# [What is needed]
Each line below must be reproduced exactly as it stands. Pictures stay out of the copy.

Saved entries:
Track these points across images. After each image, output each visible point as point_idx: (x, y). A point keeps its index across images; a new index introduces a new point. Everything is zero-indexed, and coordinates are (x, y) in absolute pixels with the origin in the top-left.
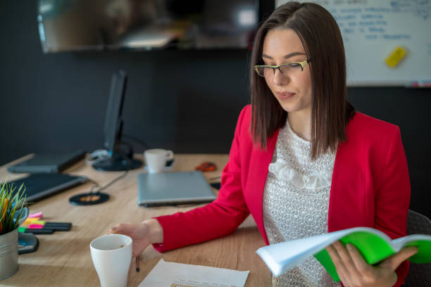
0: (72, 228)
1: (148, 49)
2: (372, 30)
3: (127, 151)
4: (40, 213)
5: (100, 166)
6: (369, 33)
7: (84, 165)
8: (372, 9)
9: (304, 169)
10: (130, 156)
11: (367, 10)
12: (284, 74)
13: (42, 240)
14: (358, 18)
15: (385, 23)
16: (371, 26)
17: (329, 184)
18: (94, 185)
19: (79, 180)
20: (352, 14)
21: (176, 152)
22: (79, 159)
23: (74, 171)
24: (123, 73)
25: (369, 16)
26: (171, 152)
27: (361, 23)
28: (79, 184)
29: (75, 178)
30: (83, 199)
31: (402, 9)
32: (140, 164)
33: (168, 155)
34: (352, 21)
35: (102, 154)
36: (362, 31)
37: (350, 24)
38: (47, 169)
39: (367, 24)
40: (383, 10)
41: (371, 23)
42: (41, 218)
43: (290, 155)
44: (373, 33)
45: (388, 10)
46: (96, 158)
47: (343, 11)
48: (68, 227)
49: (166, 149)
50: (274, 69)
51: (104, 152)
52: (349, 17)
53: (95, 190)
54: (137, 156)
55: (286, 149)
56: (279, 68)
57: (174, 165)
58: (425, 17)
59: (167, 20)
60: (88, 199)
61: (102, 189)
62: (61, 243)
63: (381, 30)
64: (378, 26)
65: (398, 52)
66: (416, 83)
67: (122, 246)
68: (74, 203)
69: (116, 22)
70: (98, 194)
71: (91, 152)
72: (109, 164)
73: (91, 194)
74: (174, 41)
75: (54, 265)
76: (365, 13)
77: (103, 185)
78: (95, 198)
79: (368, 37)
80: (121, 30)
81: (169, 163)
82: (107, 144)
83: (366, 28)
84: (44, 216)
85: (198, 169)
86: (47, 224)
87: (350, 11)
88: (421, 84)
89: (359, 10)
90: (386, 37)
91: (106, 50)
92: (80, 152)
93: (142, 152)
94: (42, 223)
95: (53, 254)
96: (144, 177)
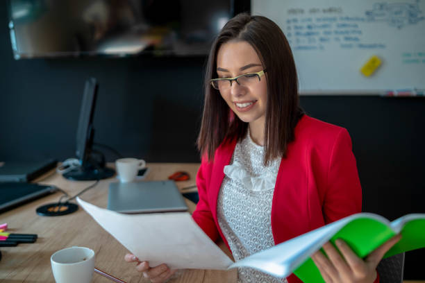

# [Solution to the problem]
Track these points across images. After each image, output each visible point as point_idx: (x, y). A point keeps its index across images; a new index introduces a new point. Everything is zero-indexed, and coordinates are (x, y) in absolute pixels with the origin in the top-left.
0: (72, 228)
1: (148, 49)
2: (372, 30)
3: (127, 151)
4: (40, 213)
5: (100, 166)
6: (369, 33)
7: (84, 165)
8: (372, 9)
9: (304, 169)
10: (130, 156)
11: (367, 10)
12: (284, 74)
13: (42, 240)
14: (358, 18)
15: (385, 23)
16: (371, 26)
17: (329, 184)
18: (94, 185)
19: (79, 180)
20: (352, 14)
21: (176, 152)
22: (79, 159)
23: (74, 171)
24: (123, 73)
25: (369, 16)
26: (171, 152)
27: (361, 23)
28: (79, 184)
29: (75, 178)
30: (83, 199)
31: (402, 9)
32: (140, 164)
33: (168, 155)
34: (352, 21)
35: (102, 154)
36: (362, 31)
37: (350, 24)
38: (47, 169)
39: (367, 24)
40: (383, 10)
41: (371, 23)
42: (41, 218)
43: (290, 155)
44: (373, 33)
45: (388, 10)
46: (96, 158)
47: (343, 11)
48: (68, 227)
49: (166, 149)
50: (274, 69)
51: (104, 152)
52: (349, 17)
53: (95, 190)
54: (137, 156)
55: (286, 149)
56: (279, 68)
57: (174, 165)
58: (425, 17)
59: (167, 20)
60: (88, 199)
61: (102, 189)
62: (61, 243)
63: (381, 30)
64: (378, 26)
65: (398, 52)
66: (416, 83)
67: (122, 246)
68: (74, 203)
69: (116, 22)
70: (98, 194)
71: (91, 152)
72: (109, 164)
73: (91, 194)
74: (174, 41)
75: (54, 265)
76: (365, 13)
77: (103, 185)
78: (95, 198)
79: (368, 37)
80: (121, 30)
81: (169, 163)
82: (107, 144)
83: (366, 28)
84: (44, 216)
85: (198, 169)
86: (47, 224)
87: (350, 11)
88: (421, 84)
89: (359, 10)
90: (386, 37)
91: (106, 50)
92: (80, 152)
93: (142, 152)
94: (42, 223)
95: (53, 254)
96: (144, 177)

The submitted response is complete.